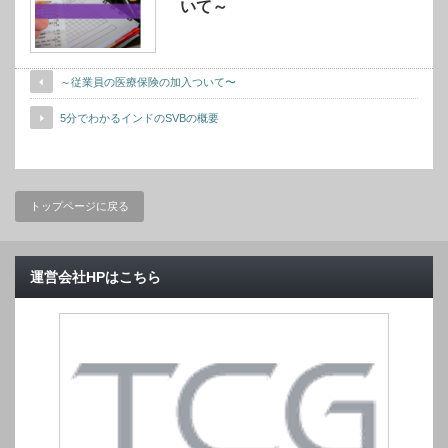
いて～
～従業員の医療保険の加入ついて〜
5分でわかるインドのSVBの概要
トップページに戻る
運営会社HPはこちら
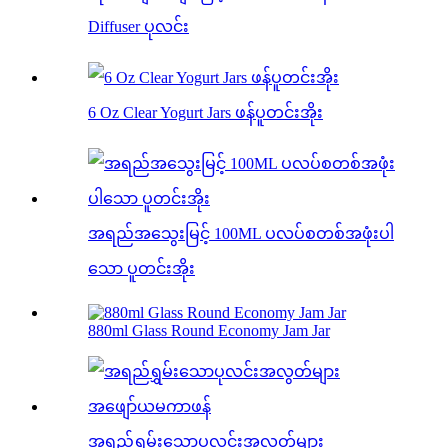
Diffuser ပုလင်း
6 Oz Clear Yogurt Jars ဖန်ပူတင်းအိုး
အရည်အသွေးမြင့် 100ML ပလပ်စတစ်အဖုံးပါ
သော ပူတင်းအိုး
880ml Glass Round Economy Jam Jar
အရည်ရွှမ်းသောပုလင်းအလွတ်များ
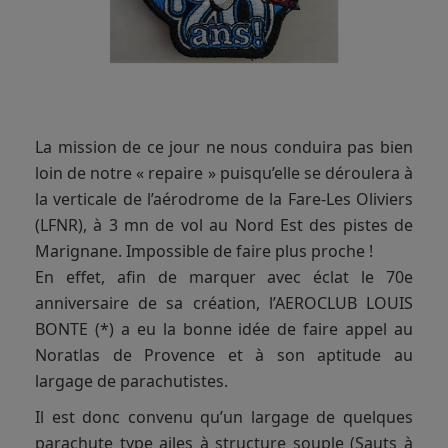
La mission de ce jour ne nous conduira pas bien
loin de notre « repaire » puisqu’elle se déroulera à
la verticale de l’aérodrome de la Fare-Les Oliviers
(LFNR), à 3 mn de vol au Nord Est des pistes de
Marignane. Impossible de faire plus proche !
En effet, afin de marquer avec éclat le 70e
anniversaire de sa création, l’AEROCLUB LOUIS
BONTE (*) a eu la bonne idée de faire appel au
Noratlas de Provence et à son aptitude au
largage de parachutistes.
Il est donc convenu qu’un largage de quelques
parachute type ailes à structure souple (Sauts à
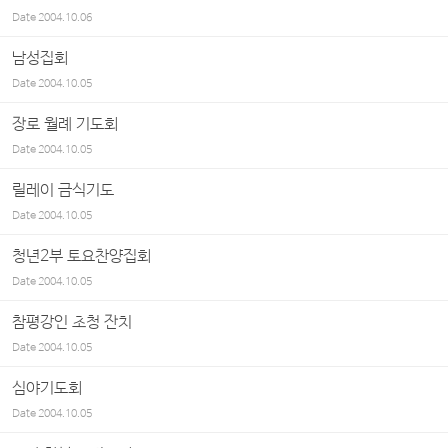
Date
2004.10.06
남성집회
Date
2004.10.05
장로 월례 기도회
Date
2004.10.05
릴레이 금식기도
Date
2004.10.05
청년2부 토요찬양집회
Date
2004.10.05
참평강인 초청 잔치
Date
2004.10.05
심야기도회
Date
2004.10.05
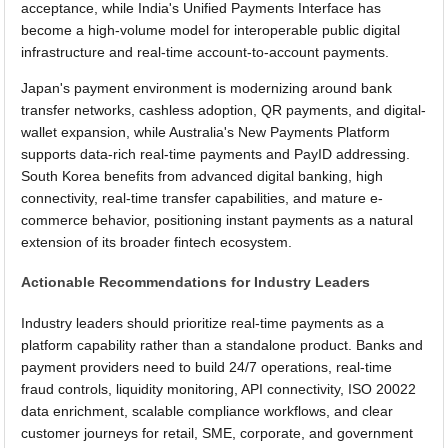
acceptance, while India's Unified Payments Interface has
become a high-volume model for interoperable public digital
infrastructure and real-time account-to-account payments.
Japan's payment environment is modernizing around bank
transfer networks, cashless adoption, QR payments, and digital-
wallet expansion, while Australia's New Payments Platform
supports data-rich real-time payments and PayID addressing.
South Korea benefits from advanced digital banking, high
connectivity, real-time transfer capabilities, and mature e-
commerce behavior, positioning instant payments as a natural
extension of its broader fintech ecosystem.
Actionable Recommendations for Industry Leaders
Industry leaders should prioritize real-time payments as a
platform capability rather than a standalone product. Banks and
payment providers need to build 24/7 operations, real-time
fraud controls, liquidity monitoring, API connectivity, ISO 20022
data enrichment, scalable compliance workflows, and clear
customer journeys for retail, SME, corporate, and government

TASK TO CARRY OUT: Return a copy of each line of the material that holds the word "time".

SOLUTION:
infrastructure and real-time account-to-account payments.
supports data-rich real-time payments and PayID addressing.
connectivity, real-time transfer capabilities, and mature e-
Industry leaders should prioritize real-time payments as a
payment providers need to build 24/7 operations, real-time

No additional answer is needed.